> _Try it_: In the material below, write out every line, starting at the line that contains "The dense jungles" and ending after the line that contains "quick reflexes and a bo staff.". Reproduce those lines word for word and include nothing else.

##### Data section #####

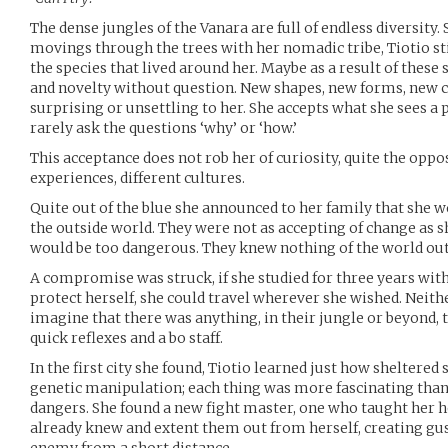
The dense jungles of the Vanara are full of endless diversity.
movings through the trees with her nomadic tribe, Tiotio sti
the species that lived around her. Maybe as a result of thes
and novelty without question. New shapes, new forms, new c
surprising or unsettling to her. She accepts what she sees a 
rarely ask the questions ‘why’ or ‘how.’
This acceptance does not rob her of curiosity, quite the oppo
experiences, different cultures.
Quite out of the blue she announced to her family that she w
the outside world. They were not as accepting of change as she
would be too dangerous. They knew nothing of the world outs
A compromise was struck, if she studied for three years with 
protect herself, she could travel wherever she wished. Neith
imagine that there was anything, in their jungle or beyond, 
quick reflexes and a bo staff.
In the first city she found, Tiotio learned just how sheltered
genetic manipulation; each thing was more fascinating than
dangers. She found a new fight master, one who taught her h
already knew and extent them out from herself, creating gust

#####
##### Data section #####

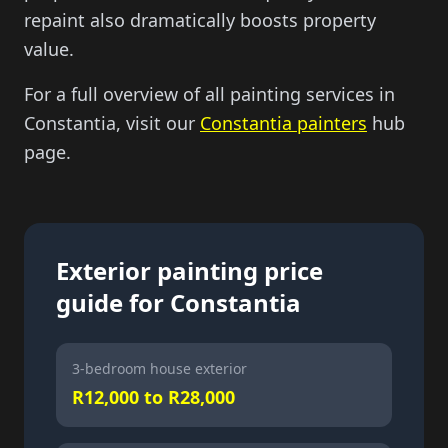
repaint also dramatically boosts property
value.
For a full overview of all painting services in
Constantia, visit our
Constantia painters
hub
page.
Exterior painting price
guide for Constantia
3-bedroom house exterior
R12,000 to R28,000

#####
##### Data section #####

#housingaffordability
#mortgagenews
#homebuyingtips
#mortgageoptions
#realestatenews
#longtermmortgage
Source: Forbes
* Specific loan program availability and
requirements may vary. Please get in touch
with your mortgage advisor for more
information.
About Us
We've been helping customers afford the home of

#####

> _Exercise answer_:
The dense jungles of the Vanara are full of endless diversity.
movings through the trees with her nomadic tribe, Tiotio sti
the species that lived around her. Maybe as a result of thes
and novelty without question. New shapes, new forms, new c
surprising or unsettling to her. She accepts what she sees a 
rarely ask the questions ‘why’ or ‘how.’
This acceptance does not rob her of curiosity, quite the oppo
experiences, different cultures.
Quite out of the blue she announced to her family that she w
the outside world. They were not as accepting of change as she
would be too dangerous. They knew nothing of the world outs
A compromise was struck, if she studied for three years with 
protect herself, she could travel wherever she wished. Neith
imagine that there was anything, in their jungle or beyond, 
quick reflexes and a bo staff.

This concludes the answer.